Men communicate with words. God communicates with reality. When He speaks, whatever He says becomes reality. That is why it is not possible for God to lie. Because if He says something, it is so. So if truth is harmonious and God speaks through the very cosmos itself, when we see things in nature we know they signify something; nothing is an idle accident. In the words of Dr. Kreeft, if things in nature signify truths then big things signify big truths. This is why we have so much to learn from sexuality. This is why we have so much to learn from the concept "de regnis duobus" and the two kingdoms, the two ways which are not only palpably extant on the pages of God's masterpiece we call human history, they are woven into the very fibers of the cosmos.
Hoc Est Corpus Meum. He cannot lie.
You are Peter and on this rock I will build My Church. He cannot mislead.
Be ye perfect. He cannot exaggerate.
Do not pray as the teachers of the law. He cannot be fooled.

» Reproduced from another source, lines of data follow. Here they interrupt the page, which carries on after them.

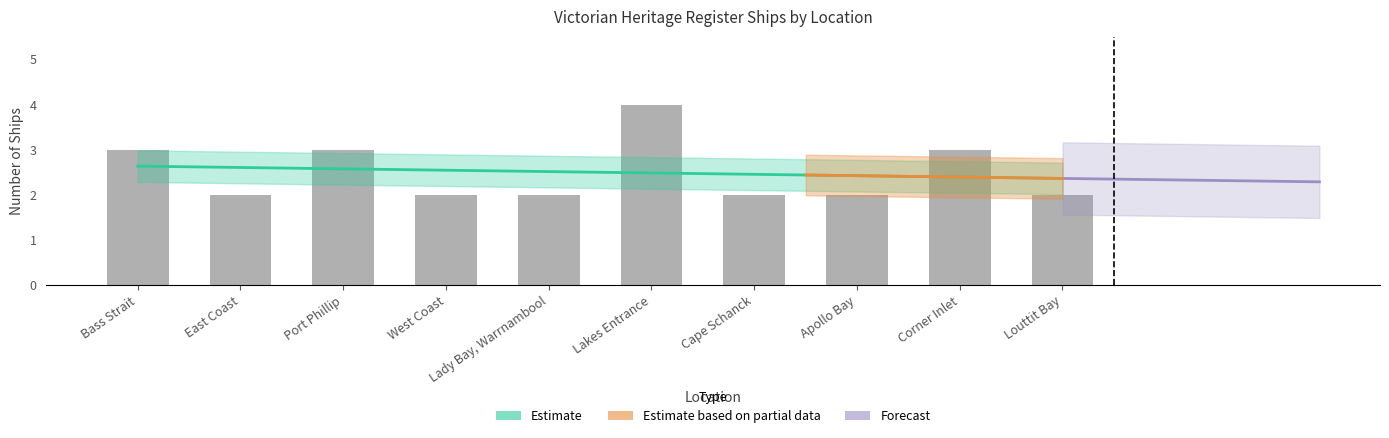

List the labels in order of value, largest first.

Lakes Entrance, Bass Strait, Port Phillip, Corner Inlet, East Coast, West Coast, Lady Bay, Warrnambool, Cape Schanck, Apollo Bay, Louttit Bay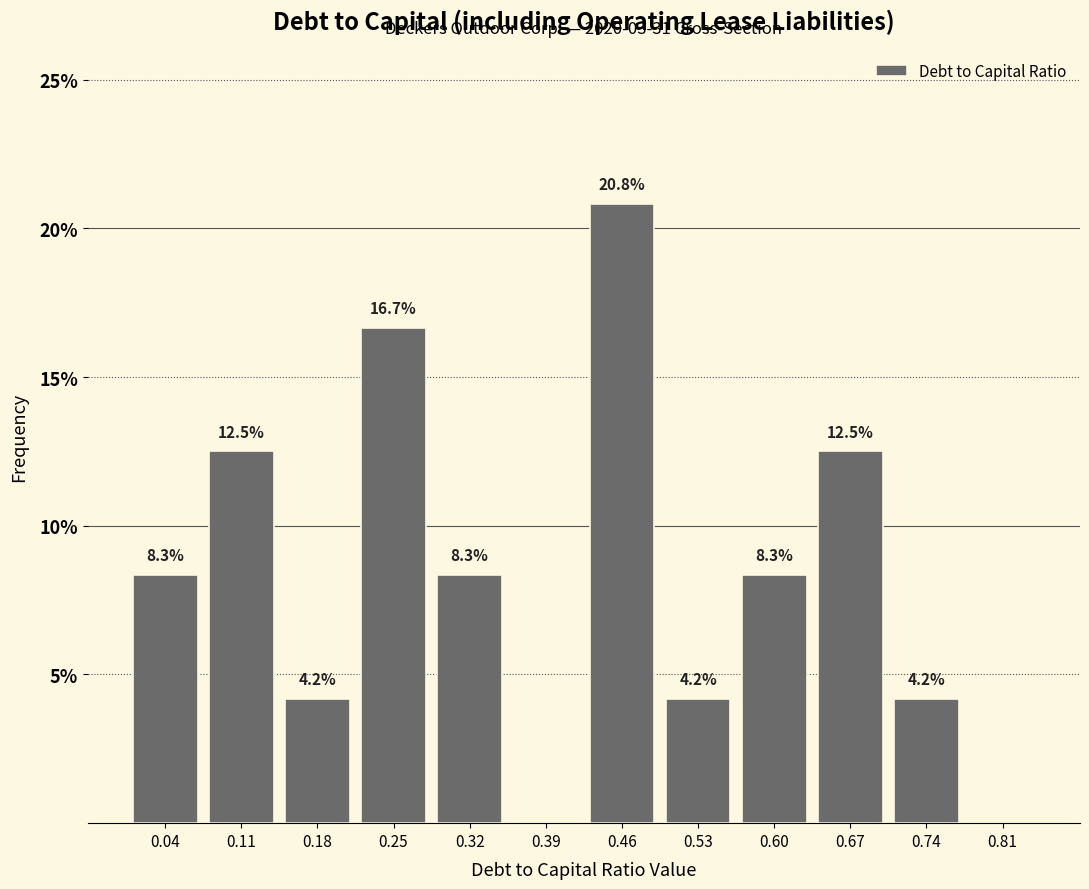

Over which range of the x-axis is the bar tallest?

0.42 to 0.49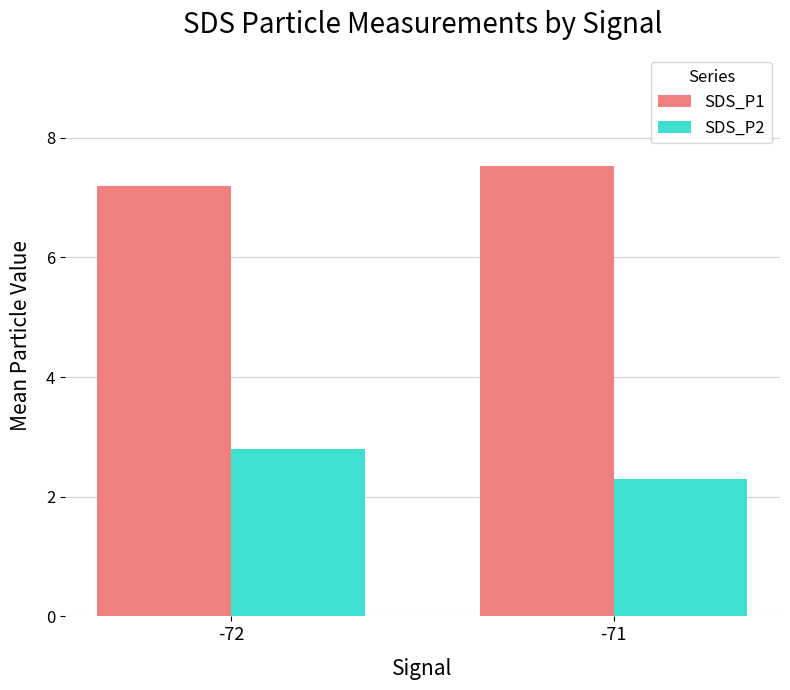

What is the lowest value of the SDS_P1 series?

7.2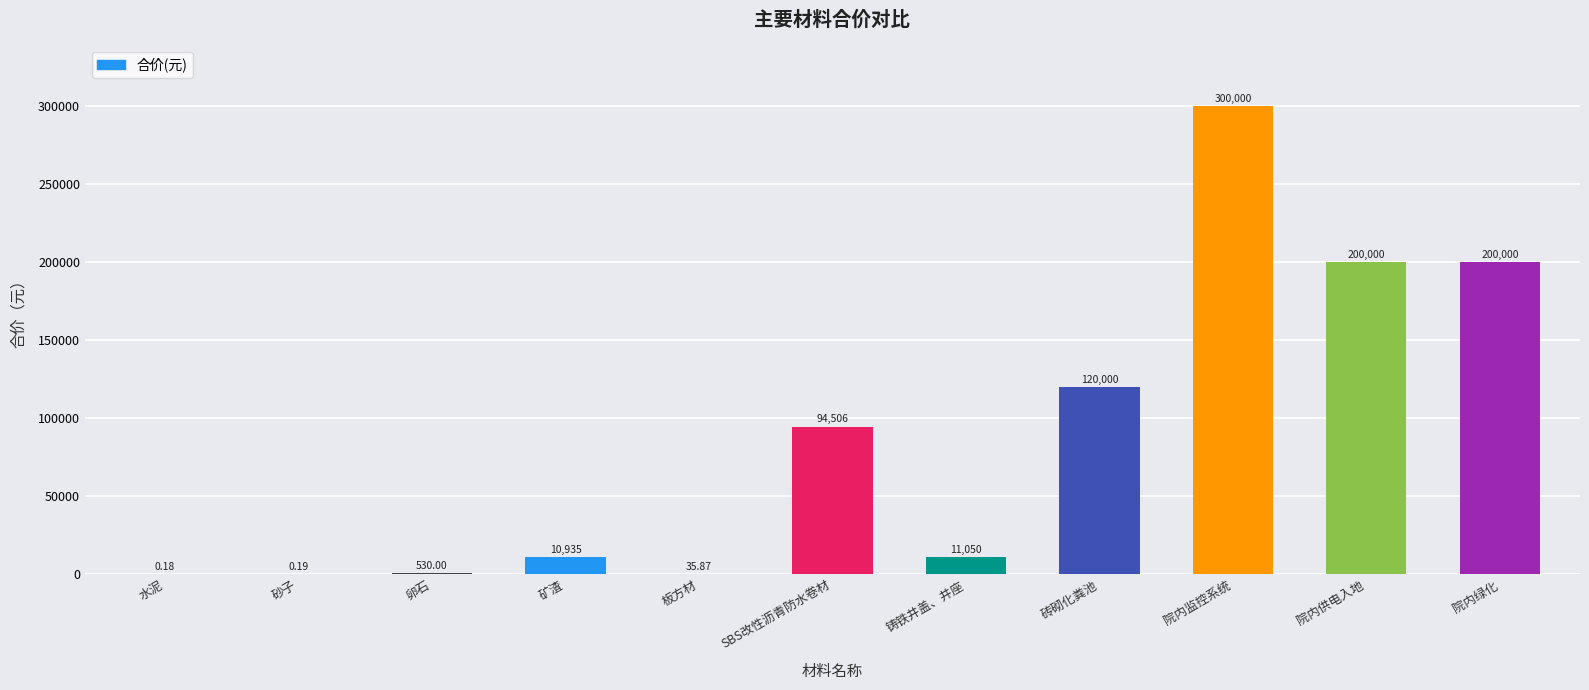

Which category has the highest value across all series?

院内监控系统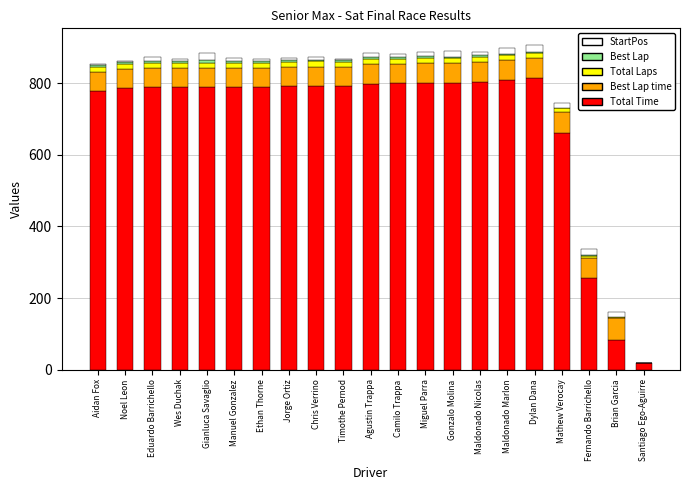

What is the sum of the Total Time values at Maldonado Marlon and Agustin Trappa?

1607.2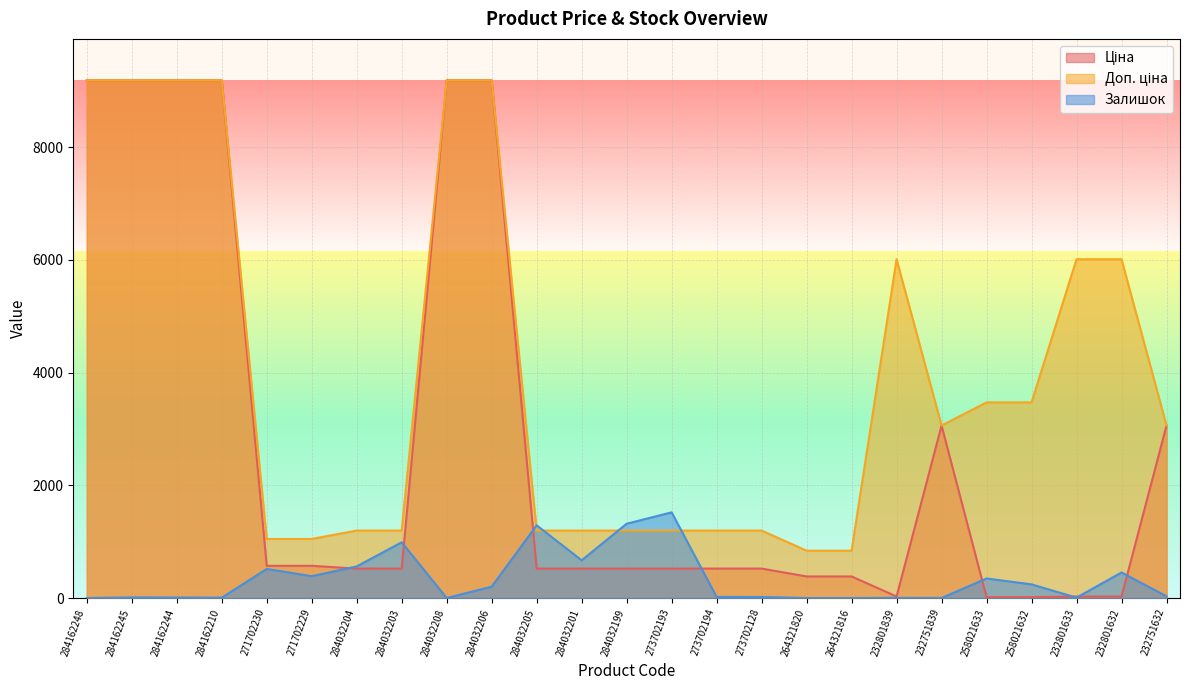

What is the average value of the Ціна series?

2697.1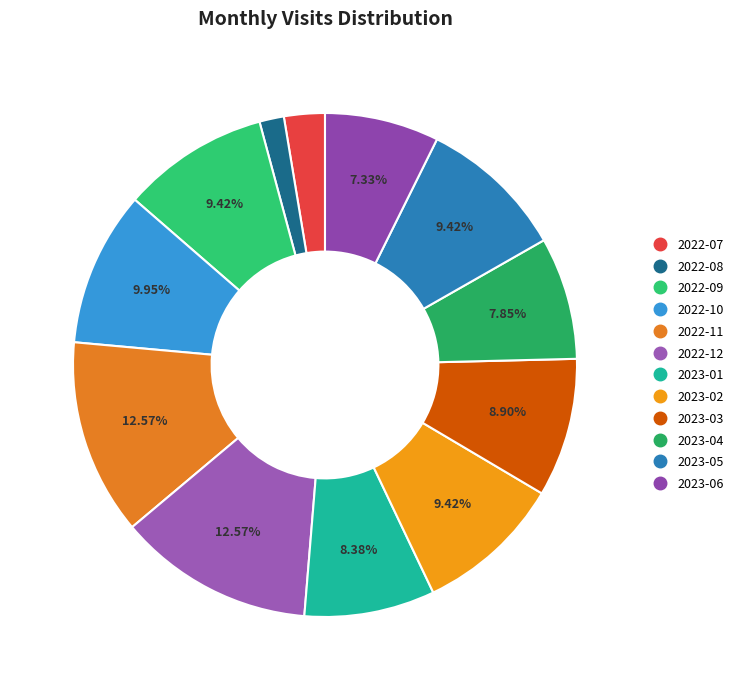

Is there a majority slice in this chart?

No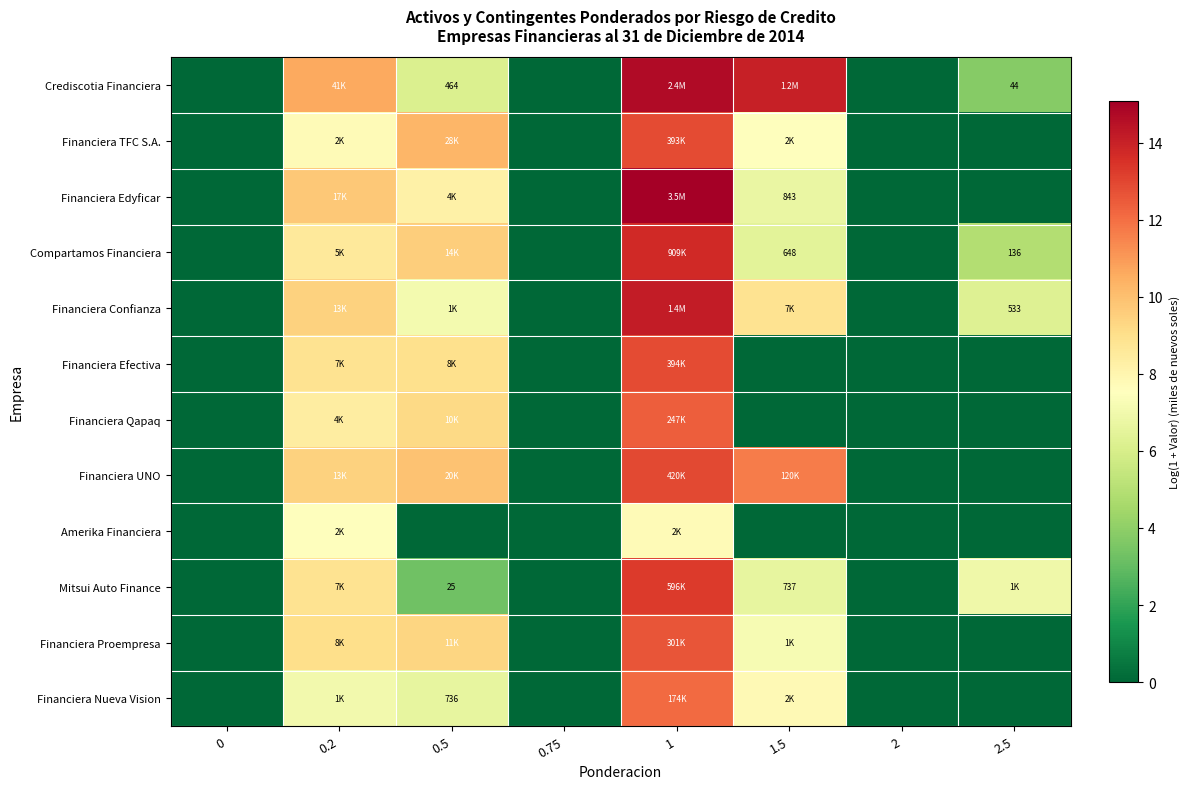

Rank the series by their maximum value, from highest to lowest.

Financiera Edyficar, Crediscotia Financiera, Financiera Confianza, Compartamos Financiera, Mitsui Auto Finance, Financiera UNO, Financiera Efectiva, Financiera TFC S.A., Financiera Proempresa, Financiera Qapaq, Financiera Nueva Vision, Amerika Financiera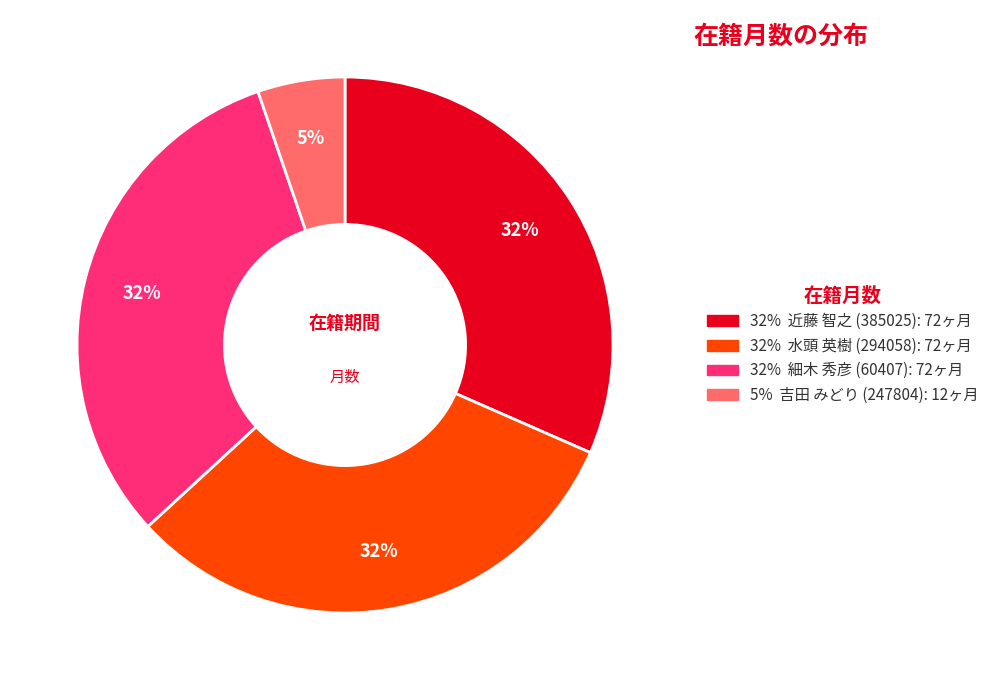

What is the largest slice in the pie chart?

近藤 智之
(385025)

His way is the perfect way, He is not capable of imperfection. Jesus made this evident in Gethsemane "if there is any other way let this cup pass from Me". Therefore we may not accept a plethora of ways leading to Heaven on any level. For if one way is perfect, the others are all imperfect.
Two kingdoms may be summed up in this way: the Catholic Church and everything else. Geneva can no sooner get you to heaven than can Washington, DC; Canterbury no sooner than London. If it's not Catholic, it's not the narrow road.
I would be interested to learn if this was comprehensible at all. I am attempting to write in words a concept which is beyond my skill level to express.